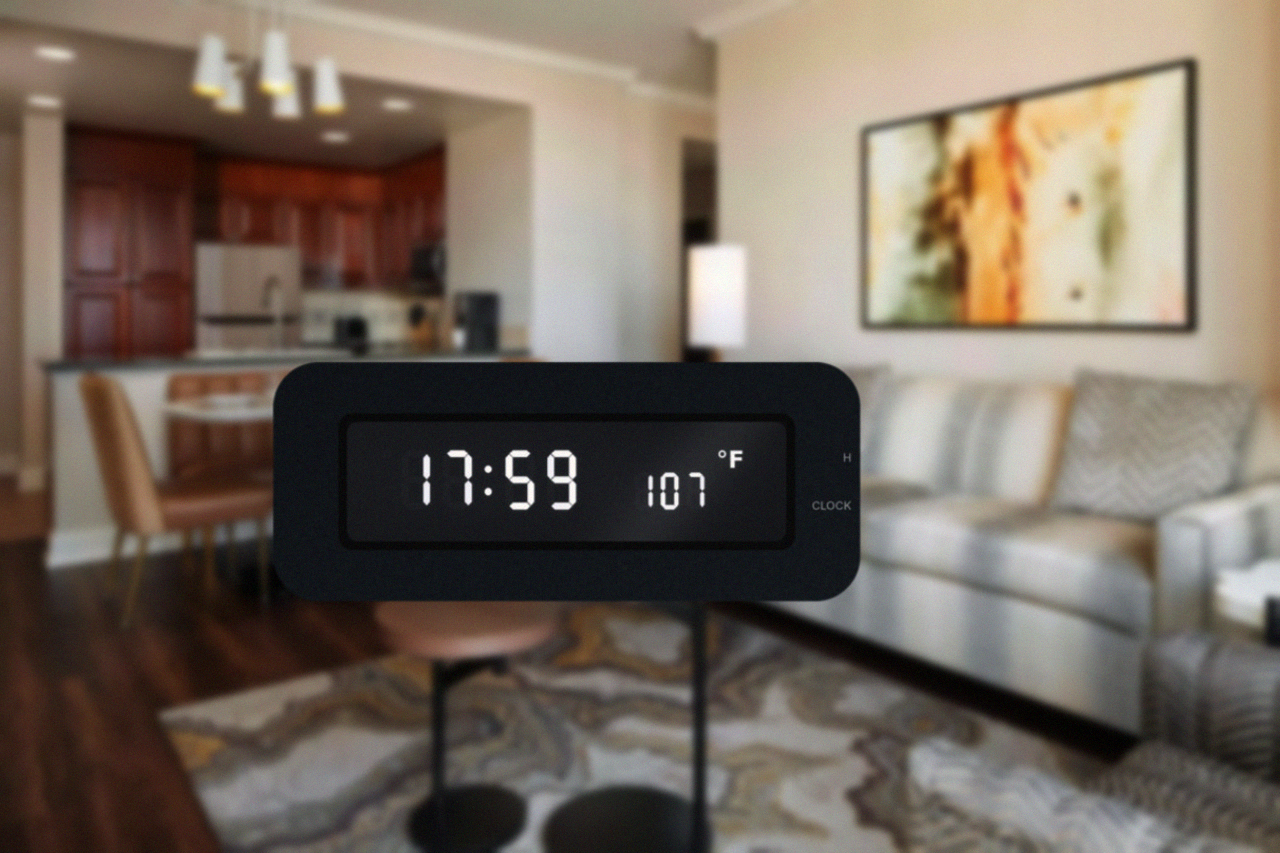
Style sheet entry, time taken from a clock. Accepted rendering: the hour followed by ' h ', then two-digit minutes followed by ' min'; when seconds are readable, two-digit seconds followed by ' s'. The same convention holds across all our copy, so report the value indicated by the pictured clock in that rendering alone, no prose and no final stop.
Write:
17 h 59 min
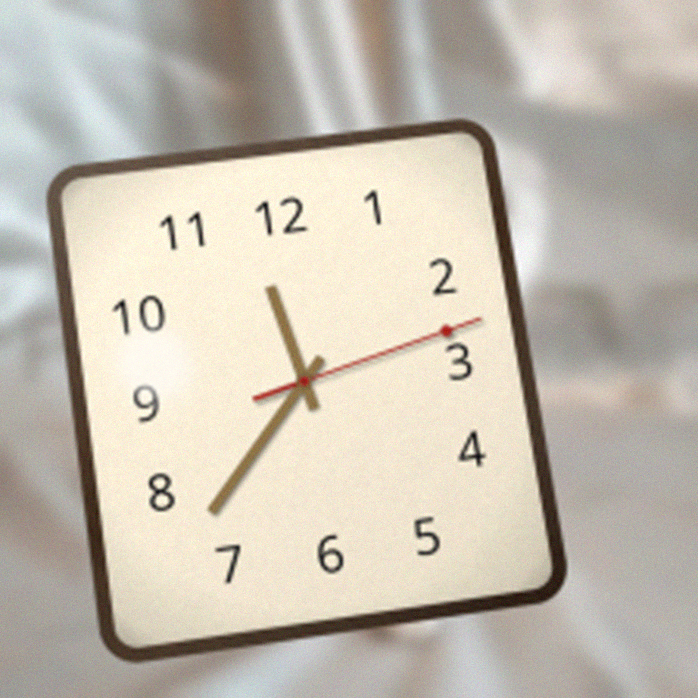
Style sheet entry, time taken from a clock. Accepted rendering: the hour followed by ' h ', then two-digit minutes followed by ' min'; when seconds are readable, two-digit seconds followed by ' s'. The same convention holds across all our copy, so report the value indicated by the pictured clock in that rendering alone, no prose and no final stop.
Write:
11 h 37 min 13 s
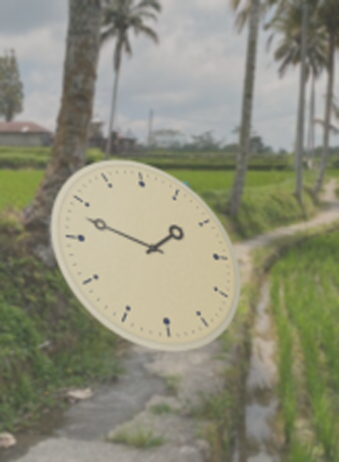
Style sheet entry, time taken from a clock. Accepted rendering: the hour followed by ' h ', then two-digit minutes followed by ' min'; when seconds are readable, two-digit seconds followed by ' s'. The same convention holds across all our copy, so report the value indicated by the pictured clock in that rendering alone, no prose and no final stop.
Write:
1 h 48 min
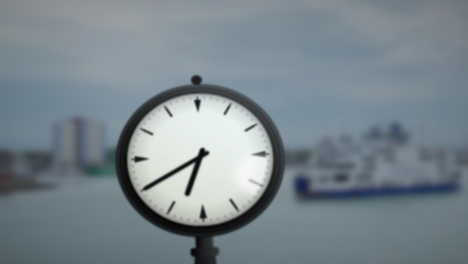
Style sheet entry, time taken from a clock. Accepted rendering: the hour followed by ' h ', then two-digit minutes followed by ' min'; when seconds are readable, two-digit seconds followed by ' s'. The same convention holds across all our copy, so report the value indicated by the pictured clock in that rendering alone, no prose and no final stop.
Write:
6 h 40 min
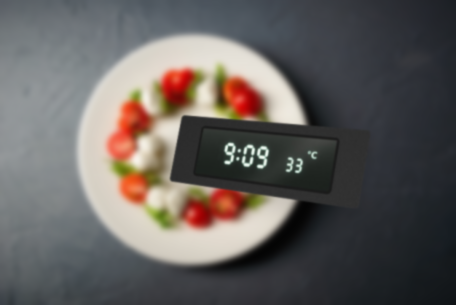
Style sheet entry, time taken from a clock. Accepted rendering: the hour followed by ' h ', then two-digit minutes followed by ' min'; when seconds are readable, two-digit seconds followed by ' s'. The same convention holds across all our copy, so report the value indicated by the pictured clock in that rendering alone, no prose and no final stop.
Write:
9 h 09 min
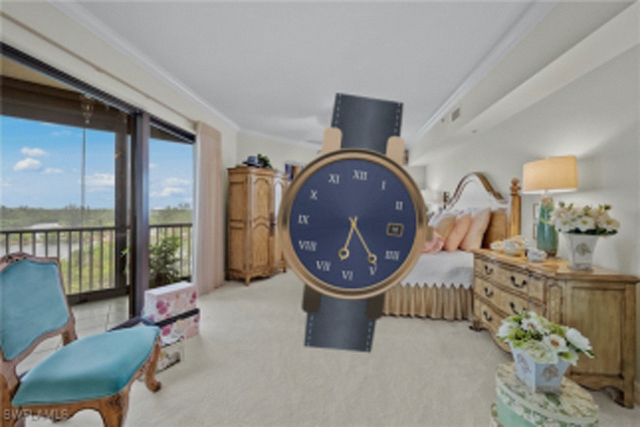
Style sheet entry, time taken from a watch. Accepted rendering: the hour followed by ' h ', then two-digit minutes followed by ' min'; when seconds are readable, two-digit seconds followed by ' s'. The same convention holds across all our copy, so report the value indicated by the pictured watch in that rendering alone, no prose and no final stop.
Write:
6 h 24 min
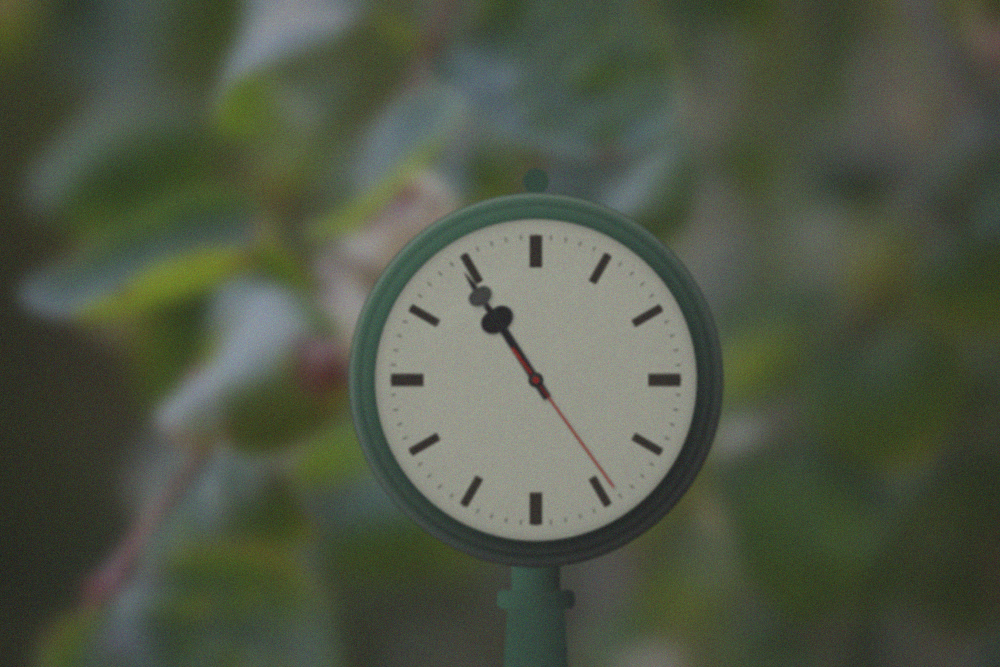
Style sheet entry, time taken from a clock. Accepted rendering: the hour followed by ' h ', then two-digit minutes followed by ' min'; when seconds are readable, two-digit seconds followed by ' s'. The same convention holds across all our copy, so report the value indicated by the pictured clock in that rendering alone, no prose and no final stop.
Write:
10 h 54 min 24 s
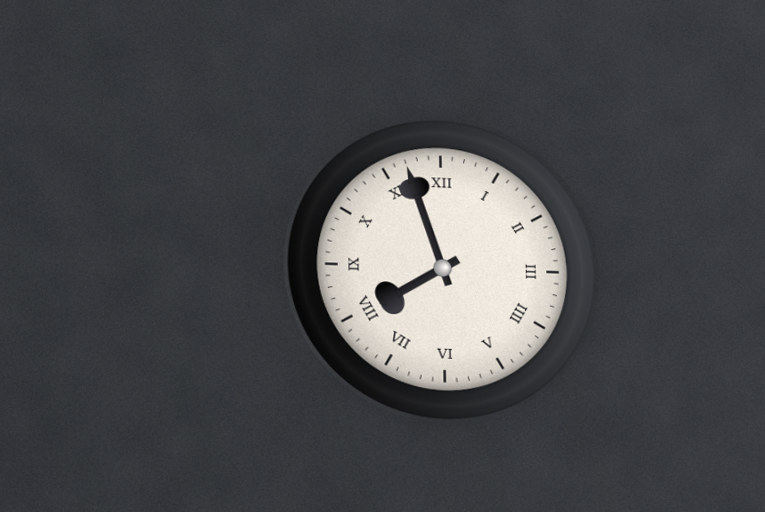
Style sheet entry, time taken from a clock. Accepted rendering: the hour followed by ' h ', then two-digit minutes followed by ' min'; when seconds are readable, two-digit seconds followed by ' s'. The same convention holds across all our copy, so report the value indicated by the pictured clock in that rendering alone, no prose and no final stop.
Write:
7 h 57 min
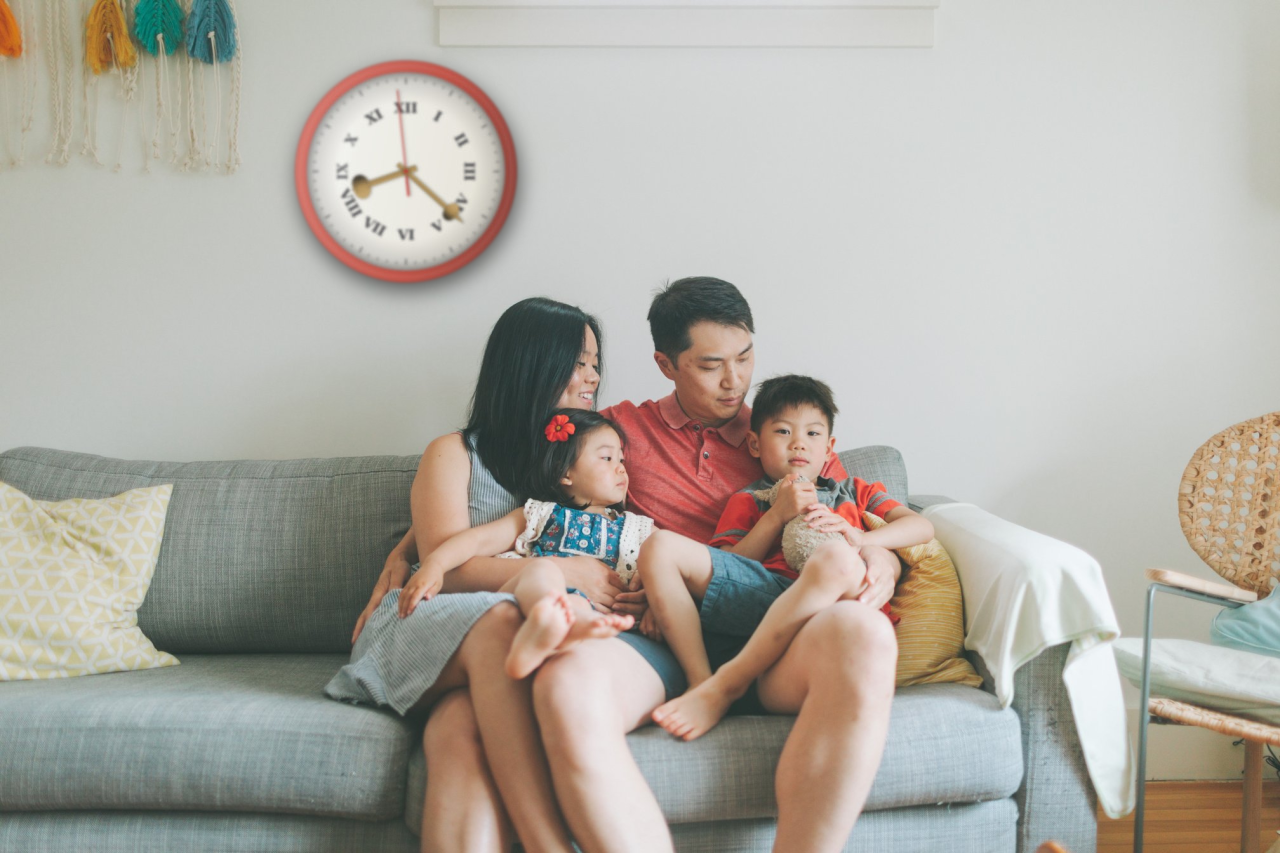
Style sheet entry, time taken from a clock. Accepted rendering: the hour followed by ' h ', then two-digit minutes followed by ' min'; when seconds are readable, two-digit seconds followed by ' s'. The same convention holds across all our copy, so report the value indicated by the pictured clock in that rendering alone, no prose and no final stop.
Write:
8 h 21 min 59 s
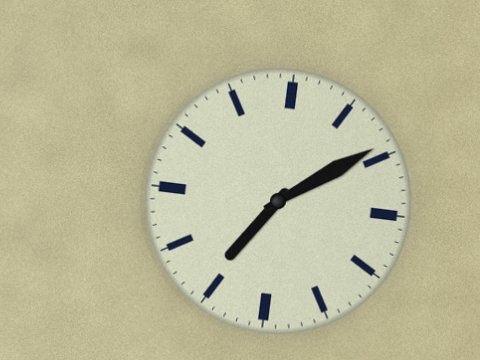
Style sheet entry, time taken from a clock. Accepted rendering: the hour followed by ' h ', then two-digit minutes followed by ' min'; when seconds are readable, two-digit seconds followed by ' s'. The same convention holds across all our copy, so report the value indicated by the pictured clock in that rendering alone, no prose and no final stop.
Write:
7 h 09 min
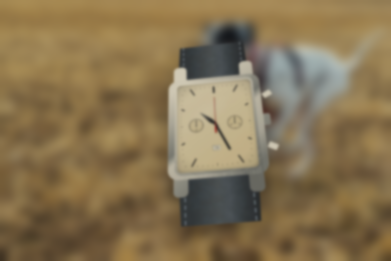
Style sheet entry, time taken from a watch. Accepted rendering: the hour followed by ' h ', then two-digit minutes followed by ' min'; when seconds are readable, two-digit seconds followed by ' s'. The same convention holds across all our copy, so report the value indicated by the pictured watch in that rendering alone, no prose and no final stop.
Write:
10 h 26 min
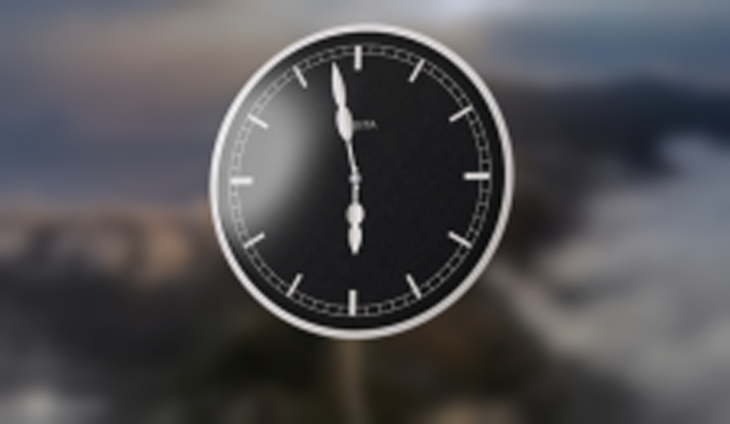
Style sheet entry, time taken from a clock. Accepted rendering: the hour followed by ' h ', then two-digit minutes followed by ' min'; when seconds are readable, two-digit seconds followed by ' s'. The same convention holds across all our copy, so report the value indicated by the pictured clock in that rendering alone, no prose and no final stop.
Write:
5 h 58 min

::::::::::

Put every item above into a numbered list, leaving out the blank lines. Keep the pictures out of your answer.

1. Style sheet entry, time taken from a clock. Accepted rendering: the hour followed by ' h ', then two-digit minutes followed by ' min'; when seconds are readable, two-digit seconds followed by ' s'. The same convention holds across all our copy, so report the value indicated by the pictured clock in that rendering alone, no prose and no final stop.
2. Write:
3. 17 h 59 min
4. Style sheet entry, time taken from a clock. Accepted rendering: the hour followed by ' h ', then two-digit minutes followed by ' min'; when seconds are readable, two-digit seconds followed by ' s'. The same convention holds across all our copy, so report the value indicated by the pictured clock in that rendering alone, no prose and no final stop.
5. Write:
6. 11 h 37 min 13 s
7. Style sheet entry, time taken from a clock. Accepted rendering: the hour followed by ' h ', then two-digit minutes followed by ' min'; when seconds are readable, two-digit seconds followed by ' s'. The same convention holds across all our copy, so report the value indicated by the pictured clock in that rendering alone, no prose and no final stop.
8. Write:
9. 1 h 48 min
10. Style sheet entry, time taken from a clock. Accepted rendering: the hour followed by ' h ', then two-digit minutes followed by ' min'; when seconds are readable, two-digit seconds followed by ' s'. The same convention holds across all our copy, so report the value indicated by the pictured clock in that rendering alone, no prose and no final stop.
11. Write:
12. 6 h 40 min
13. Style sheet entry, time taken from a clock. Accepted rendering: the hour followed by ' h ', then two-digit minutes followed by ' min'; when seconds are readable, two-digit seconds followed by ' s'. The same convention holds across all our copy, so report the value indicated by the pictured clock in that rendering alone, no prose and no final stop.
14. Write:
15. 9 h 09 min
16. Style sheet entry, time taken from a watch. Accepted rendering: the hour followed by ' h ', then two-digit minutes followed by ' min'; when seconds are readable, two-digit seconds followed by ' s'. The same convention holds across all our copy, so report the value indicated by the pictured watch in that rendering alone, no prose and no final stop.
17. Write:
18. 6 h 24 min
19. Style sheet entry, time taken from a clock. Accepted rendering: the hour followed by ' h ', then two-digit minutes followed by ' min'; when seconds are readable, two-digit seconds followed by ' s'. The same convention holds across all our copy, so report the value indicated by the pictured clock in that rendering alone, no prose and no final stop.
20. Write:
21. 10 h 54 min 24 s
22. Style sheet entry, time taken from a clock. Accepted rendering: the hour followed by ' h ', then two-digit minutes followed by ' min'; when seconds are readable, two-digit seconds followed by ' s'. The same convention holds across all our copy, so report the value indicated by the pictured clock in that rendering alone, no prose and no final stop.
23. Write:
24. 7 h 57 min
25. Style sheet entry, time taken from a clock. Accepted rendering: the hour followed by ' h ', then two-digit minutes followed by ' min'; when seconds are readable, two-digit seconds followed by ' s'. The same convention holds across all our copy, so report the value indicated by the pictured clock in that rendering alone, no prose and no final stop.
26. Write:
27. 8 h 21 min 59 s
28. Style sheet entry, time taken from a clock. Accepted rendering: the hour followed by ' h ', then two-digit minutes followed by ' min'; when seconds are readable, two-digit seconds followed by ' s'. The same convention holds across all our copy, so report the value indicated by the pictured clock in that rendering alone, no prose and no final stop.
29. Write:
30. 7 h 09 min
31. Style sheet entry, time taken from a watch. Accepted rendering: the hour followed by ' h ', then two-digit minutes followed by ' min'; when seconds are readable, two-digit seconds followed by ' s'. The same convention holds across all our copy, so report the value indicated by the pictured watch in that rendering alone, no prose and no final stop.
32. Write:
33. 10 h 26 min
34. Style sheet entry, time taken from a clock. Accepted rendering: the hour followed by ' h ', then two-digit minutes followed by ' min'; when seconds are readable, two-digit seconds followed by ' s'. The same convention holds across all our copy, so report the value indicated by the pictured clock in that rendering alone, no prose and no final stop.
35. Write:
36. 5 h 58 min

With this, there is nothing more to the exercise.